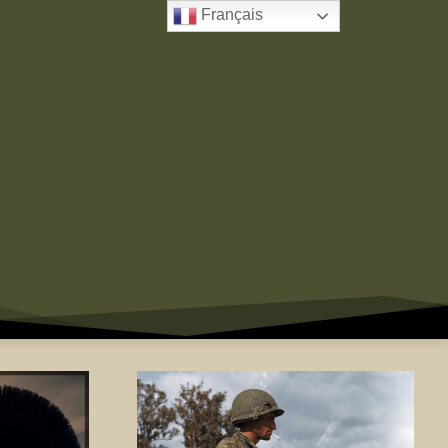
Français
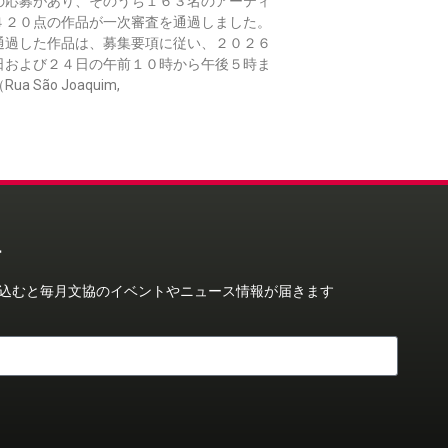
の応募があり、そのうち１６３名のアーティ
４２０点の作品が一次審査を通過しました。
通過した作品は、募集要項に従い、２０２６
日および２４日の午前１０時から午後５時ま
a São Joaquim,
ー
込むと毎月文協のイベントやニュース情報が届きます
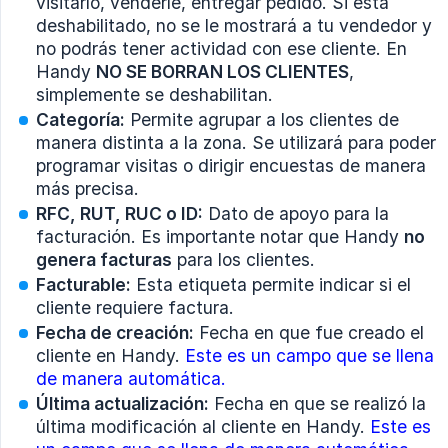
visitarlo, venderle, entregar pedido. Si está
deshabilitado, no se le mostrará a tu vendedor y
no podrás tener actividad con ese cliente. En
Handy
NO SE BORRAN LOS CLIENTES
,
simplemente se deshabilitan.
Categoría:
Permite agrupar a los clientes de
manera distinta a la zona. Se utilizará para poder
programar visitas o dirigir encuestas de manera
más precisa.
RFC, RUT, RUC o ID:
Dato de apoyo para la
facturación. Es importante notar que Handy
no 
genera facturas
para los clientes.
Facturable:
Esta etiqueta permite indicar si el
cliente requiere factura.
Fecha de creación:
Fecha en que fue creado el
cliente en Handy.
Este es un campo que se llena
de manera automática.
Última actualización:
Fecha en que se realizó la
última modificación al cliente en Handy.
Este es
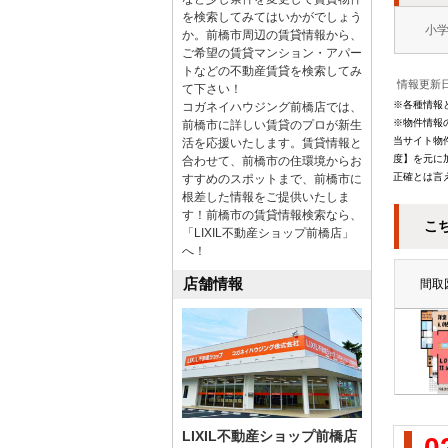
を検索してみてはいかがでしょう
小
か。前橋市周辺の賃貸情報から、
ご希望の賃貸マンション・アパー
トなどの不動産賃貸を検索してみ
情報更新日
て下さい！
※各種情報
コガネイハウジング前橋店では、
※物件情報
前橋市に詳しい賃貸のプロが新生
当サイト物
活を応援いたします。賃貸情報と
度】を元に
合わせて、前橋市の住環境からお
正確とは言
すすめのスポットまで、前橋市に
根差した情報をご提供いたしま
す！前橋市の賃貸情報検索なら、
こ
「LIXIL不動産ショップ前橋店」
へ！
店舗情報
間取
LIXIL不動産ショップ前橋店
0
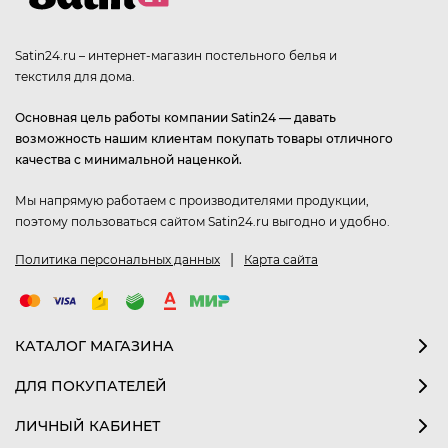
Satin24.ru – интернет-магазин постельного белья и
текстиля для дома.
Основная цель работы компании Satin24 — давать
возможность нашим клиентам покупать товары отличного
качества с минимальной наценкой.
Мы напрямую работаем с производителями продукции,
поэтому пользоваться сайтом Satin24.ru выгодно и удобно.
|
Политика персональных данных
Карта сайта
КАТАЛОГ МАГАЗИНА
ДЛЯ ПОКУПАТЕЛЕЙ
ЛИЧНЫЙ КАБИНЕТ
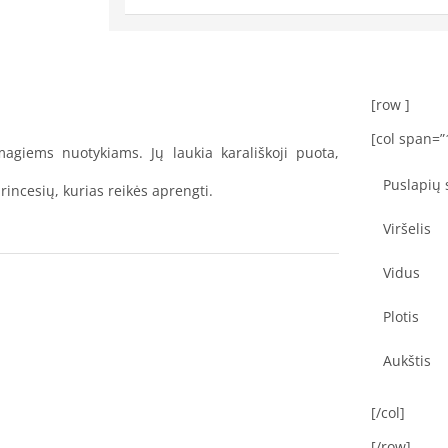
[row ]
[col span=”
magiems nuotykiams. Jų laukia karališkoji puota,
Puslapių 
rincesių, kurias reikės aprengti.
Viršelis
Vidus
Plotis
Aukštis
[/col]
[/row]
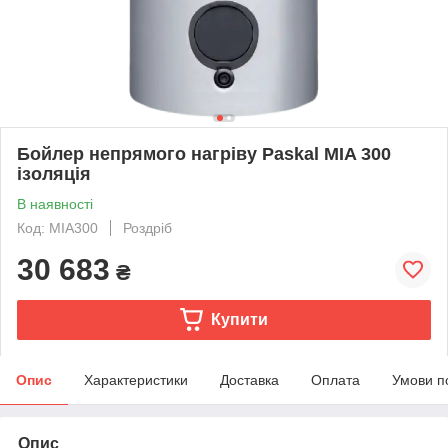
Бойлер непрямого нагріву Paskal MIA 300
ізоляція
В наявності
Код: MIA300
Роздріб
30 683
₴
Купити
Опис
Характеристики
Доставка
Оплата
Умови п
Опис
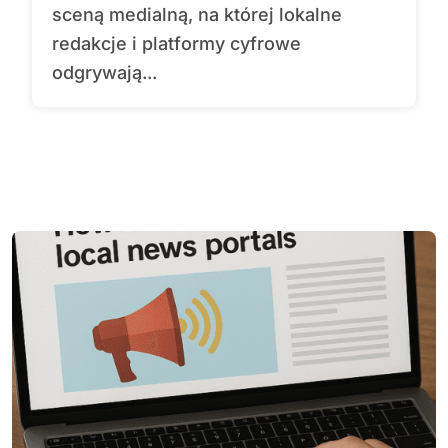
sceną medialną, na której lokalne
redakcje i platformy cyfrowe
odgrywają...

▶ TASK DESCRIPTION: Scan the material above. Extract every line in which the word "Handy" occurs.

▶ ANSWER TO THE PROBLEM:
Handy
facturación. Es importante notar que Handy
cliente en Handy.
última modificación al cliente en Handy.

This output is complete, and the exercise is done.